Candid Cameron
Candid Cameron
Q After re-reading David Edwards’ editorial comments regarding Craig Vetters attempts at modifying a Honda Helix to do 70 mph into a 20-mph headwind carrying four bags of groceries and get 100 mpg while doing so (“Freedom Machines,” September, 2008), I visited Vetter’s site. I was fascinated by the development process he has bravely put out to public view, warts and all, but I am puzzled by his idea that aerodynamics is the major factor. I am no expert, but my gut feeling is that power-to-weight ratio and gearing have at least as much to do with mpg (to say nothing of the rider’s control of her/his right wrist). Can you shed some light on the science of engine efficiency and gearing as they relate to economy? At what speed do aerodynamics become a significant factor? Kevan Smethurst Stoneham, Maine
A A rule of thumb is that about 25 percent of a car’s power goes into overcoming rolling resistance, so aero is a substantial item. The frontal area of a motorcycle or scooter can be measured by projecting its shadow onto paper by means of a very distant light source, at night. Aero drag force is proportional to frontal area, multiplied times aerodynamic coefficient, times velocity squared. Aero drag power is proportional to velocity cubed. Bikes generally have considerably worse aero coefficients than do cars, but they have smaller frontal area.
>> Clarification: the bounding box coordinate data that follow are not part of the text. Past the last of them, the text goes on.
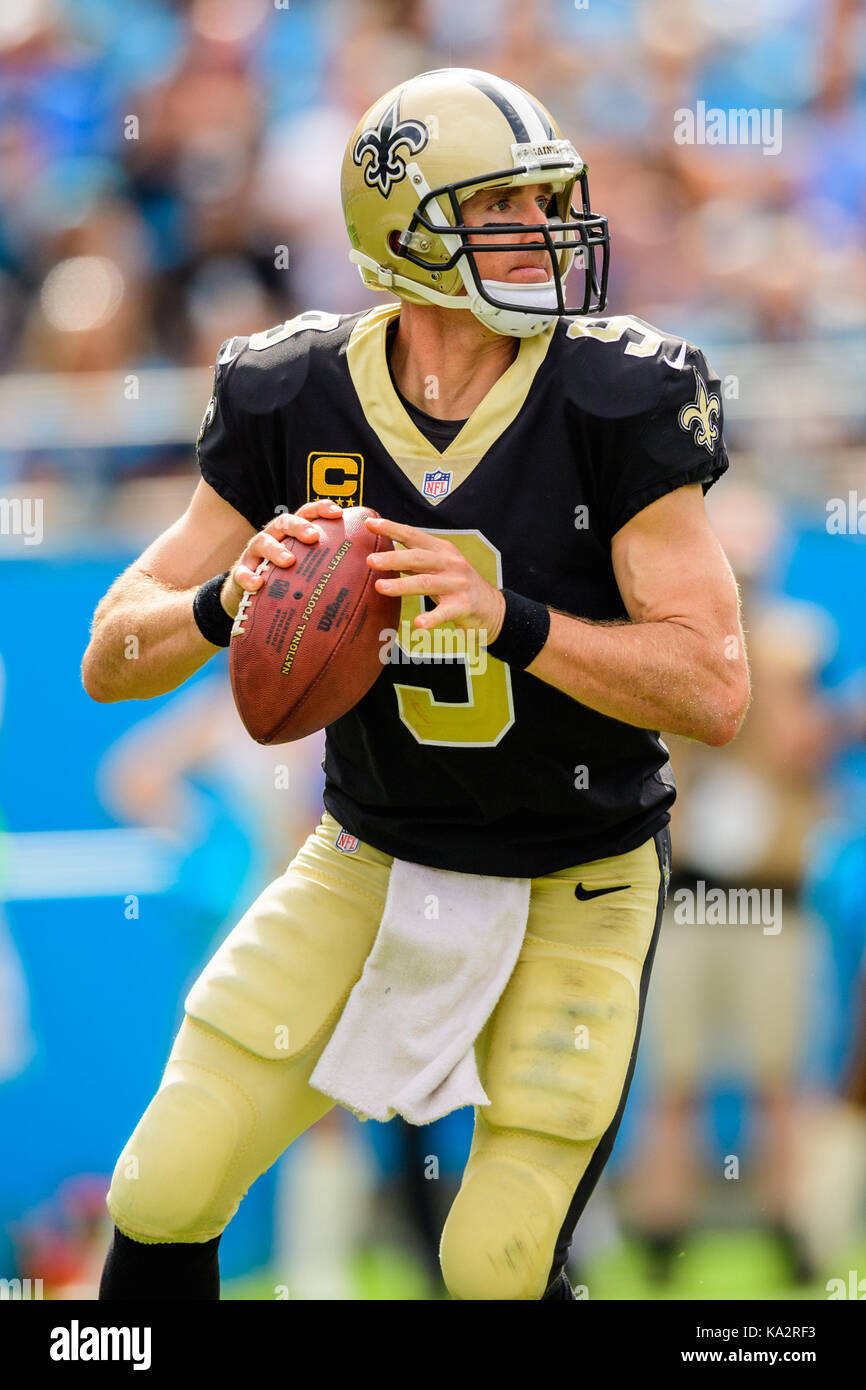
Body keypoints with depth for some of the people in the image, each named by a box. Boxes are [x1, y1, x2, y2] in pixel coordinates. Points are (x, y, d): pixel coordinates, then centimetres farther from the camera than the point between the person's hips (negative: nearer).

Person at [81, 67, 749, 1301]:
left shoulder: (617, 405, -19)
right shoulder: (294, 404, -11)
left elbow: (715, 692, -23)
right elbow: (111, 663, -7)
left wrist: (506, 618, -37)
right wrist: (229, 600, -30)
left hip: (572, 891, -2)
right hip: (373, 862, 2)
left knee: (500, 1267, -7)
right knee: (165, 1197, -4)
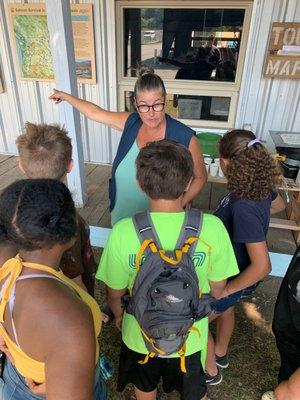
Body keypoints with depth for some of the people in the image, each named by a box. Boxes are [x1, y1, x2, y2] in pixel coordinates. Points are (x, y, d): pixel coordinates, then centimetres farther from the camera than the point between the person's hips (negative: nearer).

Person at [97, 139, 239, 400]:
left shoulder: (123, 232, -29)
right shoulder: (213, 228, -27)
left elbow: (115, 293, -14)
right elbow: (218, 287, -11)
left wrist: (118, 315, 9)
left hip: (140, 335, 0)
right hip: (191, 336, 1)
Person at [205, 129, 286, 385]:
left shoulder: (244, 208, -39)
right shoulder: (260, 186, -14)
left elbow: (262, 266, -35)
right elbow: (279, 205, 10)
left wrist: (226, 290, -22)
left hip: (235, 278, -8)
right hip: (233, 268, 8)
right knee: (225, 311, 33)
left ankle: (211, 371, 42)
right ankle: (221, 354, 60)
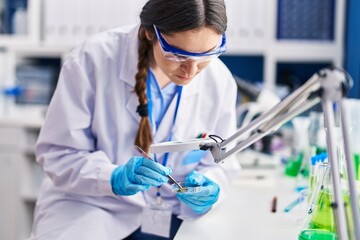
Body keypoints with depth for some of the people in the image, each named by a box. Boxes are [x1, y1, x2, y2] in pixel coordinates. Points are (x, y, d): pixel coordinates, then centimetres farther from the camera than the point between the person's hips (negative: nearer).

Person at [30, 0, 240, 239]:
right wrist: (114, 178, -29)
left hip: (170, 215, 4)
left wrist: (207, 188, -18)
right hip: (92, 202, -3)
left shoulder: (221, 82, -7)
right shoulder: (94, 59, -17)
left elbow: (220, 164, 5)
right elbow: (58, 153, -12)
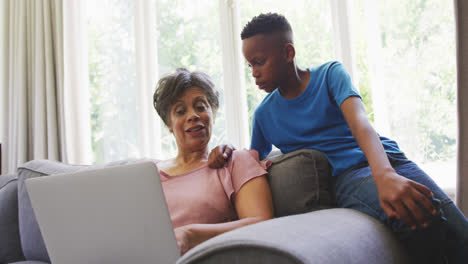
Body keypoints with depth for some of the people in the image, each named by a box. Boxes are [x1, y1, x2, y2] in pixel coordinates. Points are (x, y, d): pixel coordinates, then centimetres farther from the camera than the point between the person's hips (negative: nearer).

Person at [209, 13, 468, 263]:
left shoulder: (330, 74, 5)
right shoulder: (264, 113, 13)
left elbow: (360, 123, -13)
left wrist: (385, 175, -33)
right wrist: (229, 153, -1)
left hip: (384, 158, 1)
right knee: (422, 220, -32)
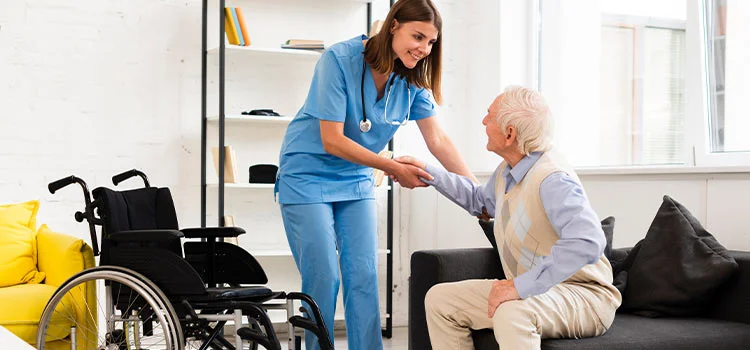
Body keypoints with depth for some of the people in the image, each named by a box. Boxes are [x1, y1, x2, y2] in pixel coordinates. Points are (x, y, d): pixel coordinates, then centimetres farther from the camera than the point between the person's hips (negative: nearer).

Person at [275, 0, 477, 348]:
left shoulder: (413, 80, -5)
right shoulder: (339, 59, -22)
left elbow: (438, 140, -5)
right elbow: (332, 140, -23)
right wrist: (394, 168, -25)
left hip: (356, 180, 5)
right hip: (307, 175, -5)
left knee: (364, 278, -1)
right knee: (323, 278, -6)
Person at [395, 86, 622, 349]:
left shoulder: (552, 178, -24)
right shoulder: (508, 171, 7)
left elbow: (587, 242, -38)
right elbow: (479, 199, 31)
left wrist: (522, 285, -37)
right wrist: (428, 173, 23)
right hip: (532, 290, 9)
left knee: (511, 311, -41)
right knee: (439, 299, 5)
Every engine has a point of minimum specific fuel consumption, which for a four-stroke engine is something close to 0.5 pound of fuel burned per horsepower, per
hour. That being so, if it takes 15 hp to drive a particular bike at X steady speed, and if the engine is geared to operate at rpm and throttle angle close to that point of minimum specific fuel consumption, the bike will burn 0.5x15=71/2 pounds of fuel per hour, or about 1.2 gallons. As four-stroke engines are throttled down, their pumping loss increases, so their specific fuel consumption increases as well. As they turn higher and higher rpm, their friction loss increases.
Ideally, you’d provide an engine that was about twice as powerful as needed for the desired cruising speed; but in general, motorcycle engines are much more powerful than this because their mission is to provide pleasing acceleration. That makes them less efficient on the highway because they are then cruising at something like 10 percent power, which puts the engine in an inefficient zone of specific consumption. This is the basis of hybrid vehicles-to run on the battery electric system at road speeds that would be inefficient for the piston engine.
The problem of reducing aero drag is complicated by the short length of twowheeled vehicles, making it very hard to close their wake. For this reason, motorcycle “streamlining” really isn’t very streamlined; it is smoothly shaped in front but is then chopped off before it can “put the air back where it was” and thus avoid wake drag. Adding a tapered tail makes the vehicle vulnerable to side-wind effects-something Craig Vetter is trying to deal with. A small engine of high compression ratio, turning moderate rpm, is a good beginning.
Kevin Cameron